15. General Postproc -> Plot Results -> Element Solu . . . -> Stress -> von Mises SEQV

The discontinuities in stress contours indicate an inaccurate solution for this mesh and element. To improve the accuracy, clear the mesh (Preprocessor -> Meshing -> Clear -> Areas) and remesh with 4 elements per edge. Then repeat with 8 elements per edge. The deflection results are shown below.

Elements per edge Deflection

Elements per edge	Deflection
2	0.473E-3
4	0.461E-3
8	0.457E-3
Theory	0.452E-3

We observe that the last mesh produces deflection with an error of only 1.1 %. The von Mises stress plot for this case is shown below.

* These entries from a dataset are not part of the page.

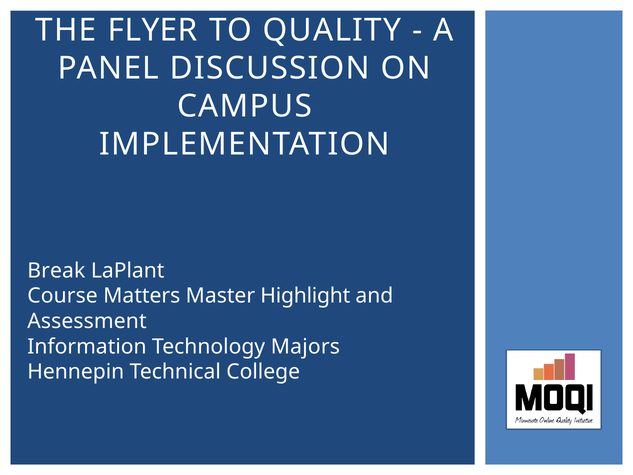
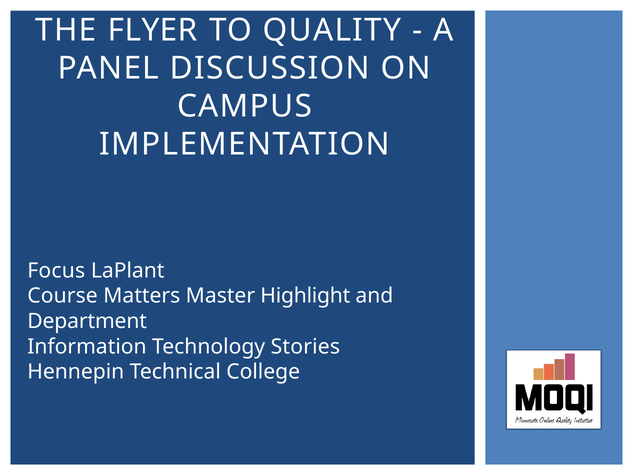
Break: Break -> Focus
Assessment: Assessment -> Department
Majors: Majors -> Stories
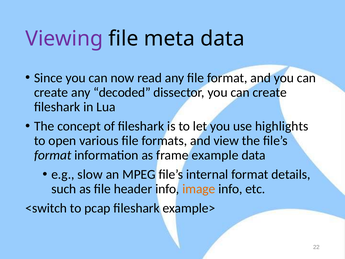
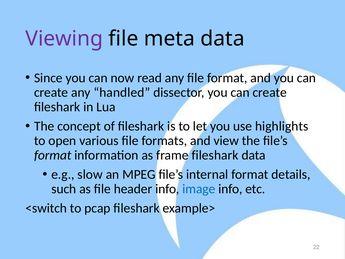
decoded: decoded -> handled
frame example: example -> fileshark
image colour: orange -> blue
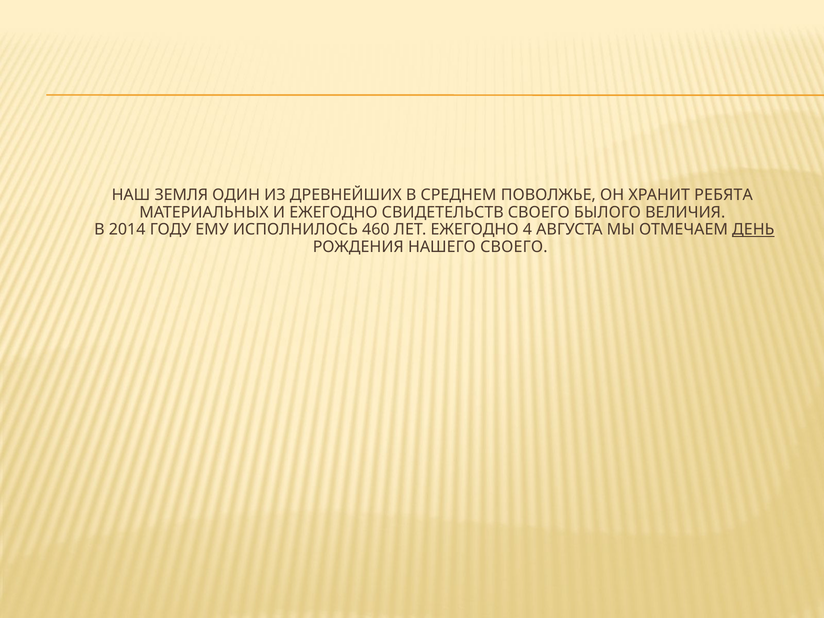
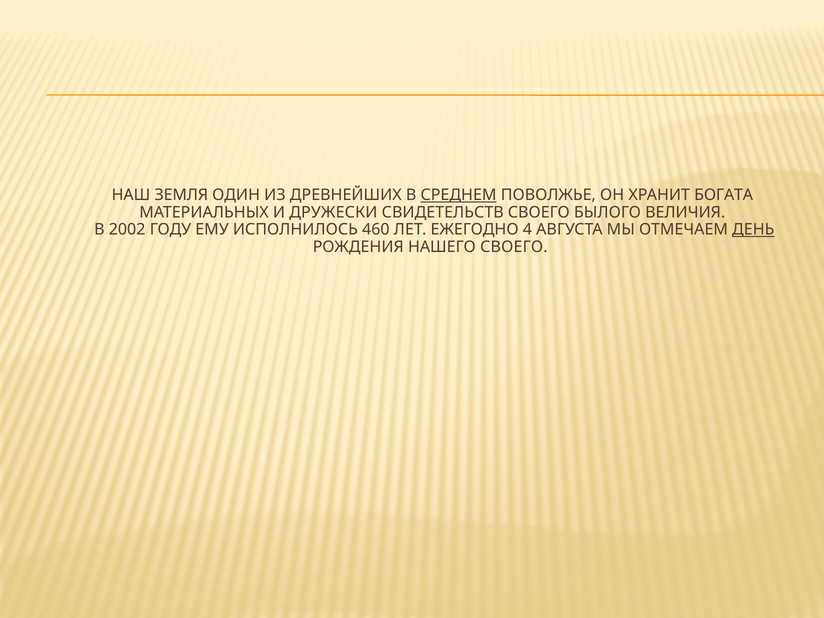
СРЕДНЕМ underline: none -> present
РЕБЯТА: РЕБЯТА -> БОГАТА
И ЕЖЕГОДНО: ЕЖЕГОДНО -> ДРУЖЕСКИ
2014: 2014 -> 2002
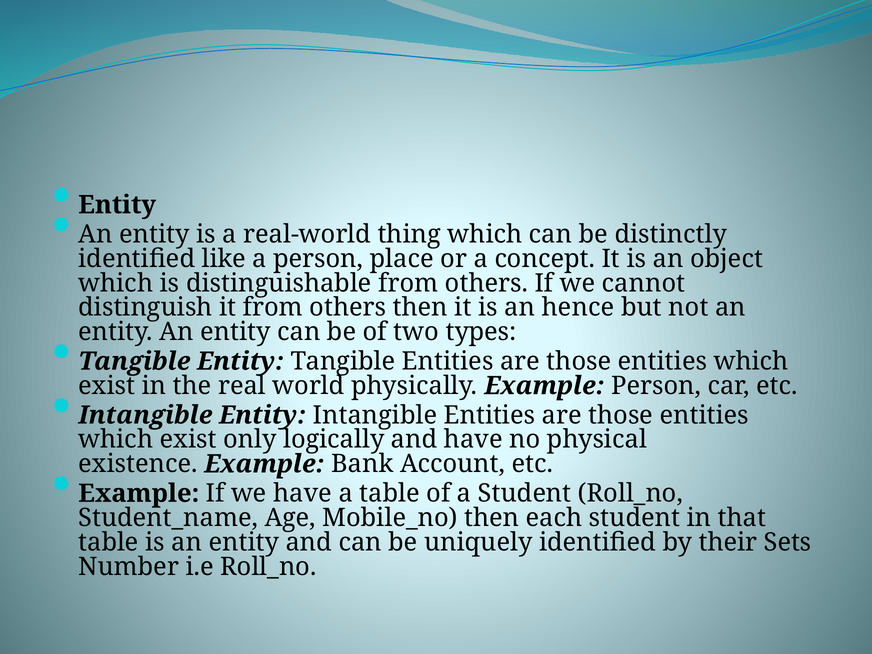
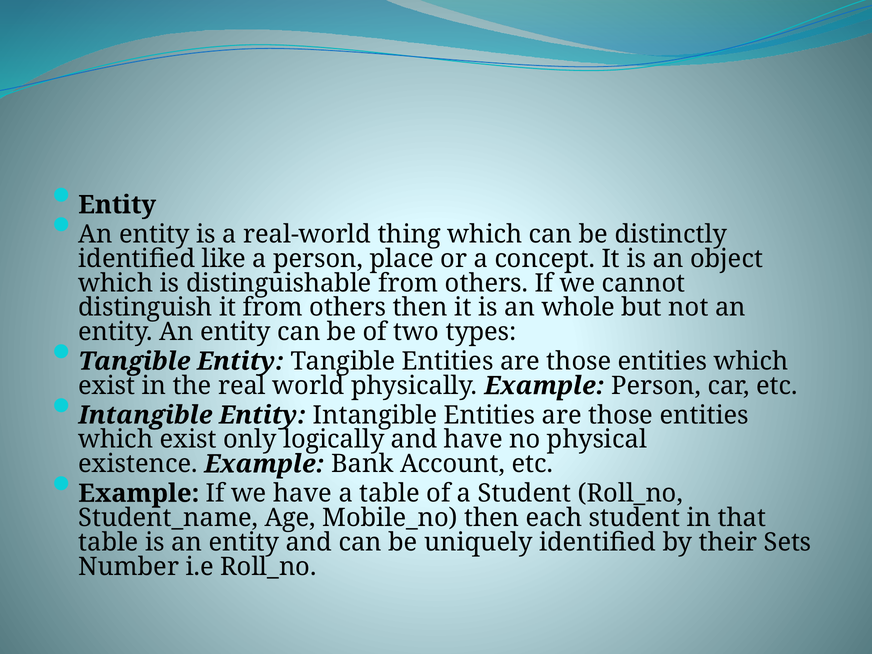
hence: hence -> whole
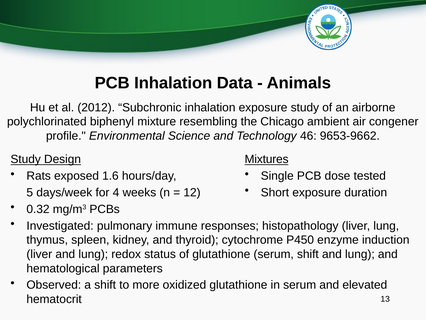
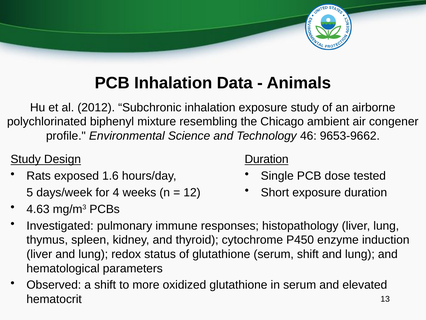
Mixtures at (267, 159): Mixtures -> Duration
0.32: 0.32 -> 4.63
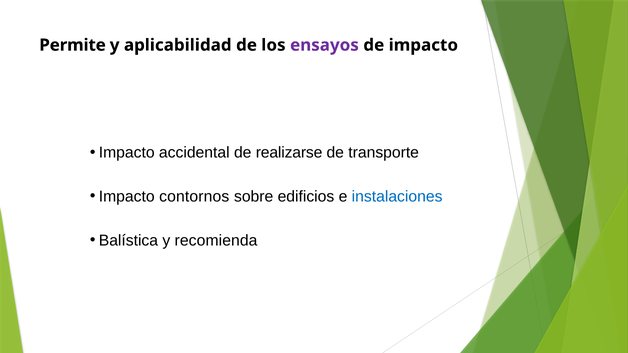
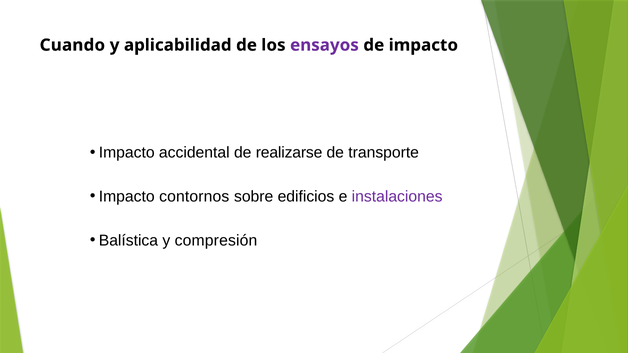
Permite: Permite -> Cuando
instalaciones colour: blue -> purple
recomienda: recomienda -> compresión
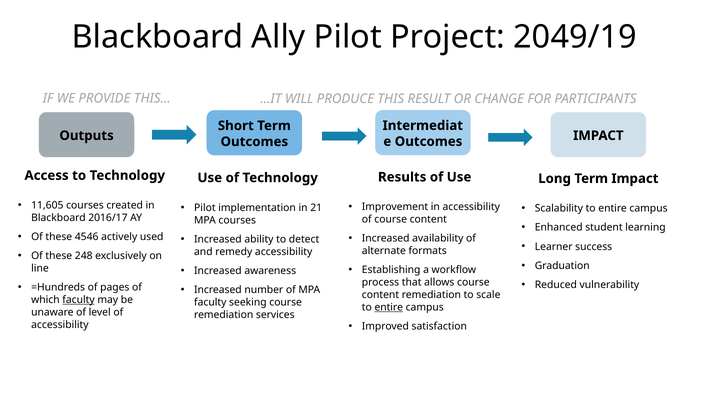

The stress contours are now much smoother in comparison with the first mesh. (Since the stresses are proportional to the spatial derivatives of the displacements, the stresses generally have greater error than the displacements.)

To obtain yet greater accuracy for this problem, increase the mesh density or switch to the eight node SHELL93 element, or do both.